Irene O’Garden is a very celebrated writer, from “stage to e-screen, hardcovers, children’s books as well as literary magazines and anthologies,” according to her website. Glad to Be Human is very well written, contains beautiful prose, and even contains bouts of delightful humor.

“Birdseed when planted does not grow birds, but when eaten does.”

All 200+ pages of the book contain stories from around the globe, from Paris to Budapest, to the Alzheimer’s ward. While the travels may help broaden one reader’s horizons, I personally had a hard time jumping around. Glad to Be Human is essentially a journal of that time in the author’s life, and while clearly put together with care, I often felt a little… lost.

Despite all of my meditative practices, I don’t often feel connected to nature. I don’t have a garden to speak of, living in a rental, and this book absolutely demands (metaphorically, of course) that the reader spend time enjoying nature and gardens and all that mother nature gives to us. I think that I am merely not in the place in my life where I can enjoy that as I should be able to, so the book doesn’t feel like it is a fit for me.
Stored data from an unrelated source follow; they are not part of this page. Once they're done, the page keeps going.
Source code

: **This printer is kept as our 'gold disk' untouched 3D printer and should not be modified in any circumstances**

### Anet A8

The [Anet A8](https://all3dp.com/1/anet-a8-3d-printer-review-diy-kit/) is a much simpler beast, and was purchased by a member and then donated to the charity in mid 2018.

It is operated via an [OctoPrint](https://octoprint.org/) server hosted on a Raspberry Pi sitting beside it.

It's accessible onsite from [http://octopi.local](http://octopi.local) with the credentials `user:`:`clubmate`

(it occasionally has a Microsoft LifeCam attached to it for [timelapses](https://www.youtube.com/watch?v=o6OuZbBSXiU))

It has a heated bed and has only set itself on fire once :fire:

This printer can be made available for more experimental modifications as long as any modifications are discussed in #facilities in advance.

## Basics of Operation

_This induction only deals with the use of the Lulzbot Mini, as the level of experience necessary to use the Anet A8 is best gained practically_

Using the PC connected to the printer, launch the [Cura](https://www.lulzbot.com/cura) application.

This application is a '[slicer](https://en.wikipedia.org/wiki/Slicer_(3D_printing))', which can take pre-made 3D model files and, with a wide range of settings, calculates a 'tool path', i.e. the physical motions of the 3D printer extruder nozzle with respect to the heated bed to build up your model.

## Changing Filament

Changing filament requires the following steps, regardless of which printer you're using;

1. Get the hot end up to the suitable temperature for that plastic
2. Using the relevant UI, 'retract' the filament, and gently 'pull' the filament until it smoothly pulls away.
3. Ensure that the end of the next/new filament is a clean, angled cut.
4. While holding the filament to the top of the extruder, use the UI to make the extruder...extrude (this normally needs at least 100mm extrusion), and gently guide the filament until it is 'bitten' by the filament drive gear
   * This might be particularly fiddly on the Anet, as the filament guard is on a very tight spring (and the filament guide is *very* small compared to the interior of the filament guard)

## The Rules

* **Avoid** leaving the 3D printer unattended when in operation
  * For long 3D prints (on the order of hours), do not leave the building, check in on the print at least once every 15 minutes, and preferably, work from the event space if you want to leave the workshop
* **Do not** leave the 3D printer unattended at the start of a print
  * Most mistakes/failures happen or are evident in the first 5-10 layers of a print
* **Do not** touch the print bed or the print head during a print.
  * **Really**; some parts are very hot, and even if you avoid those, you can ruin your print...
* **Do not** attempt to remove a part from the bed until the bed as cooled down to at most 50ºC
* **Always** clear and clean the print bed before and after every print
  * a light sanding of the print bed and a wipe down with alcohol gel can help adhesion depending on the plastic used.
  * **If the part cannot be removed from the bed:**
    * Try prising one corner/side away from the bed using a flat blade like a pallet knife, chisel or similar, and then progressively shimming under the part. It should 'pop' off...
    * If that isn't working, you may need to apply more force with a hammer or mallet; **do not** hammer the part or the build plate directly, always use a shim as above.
I flipped from chapter to chapter trying to find something that would resonate with me right now, in this moment, and I found that within “A Phrase to Melt Anxiety” in the “Sympathies” chapter.

“The more acts of love we recognize, the more relaxed we get to be.”

While I didn’t connect with the book in its entirety, I was able to find little gems and jewels that I will carry with me. I think this is a book that I will put on my shelf and revisit in another few years when my head isn’t clouded by the worries of the world and the weight of the system isn’t bearing down on me.

Or maybe I will send it to my friend Meg. She has a really large garden.

A copy of this book was provided by the publisher, Mango Publishing Group, for review.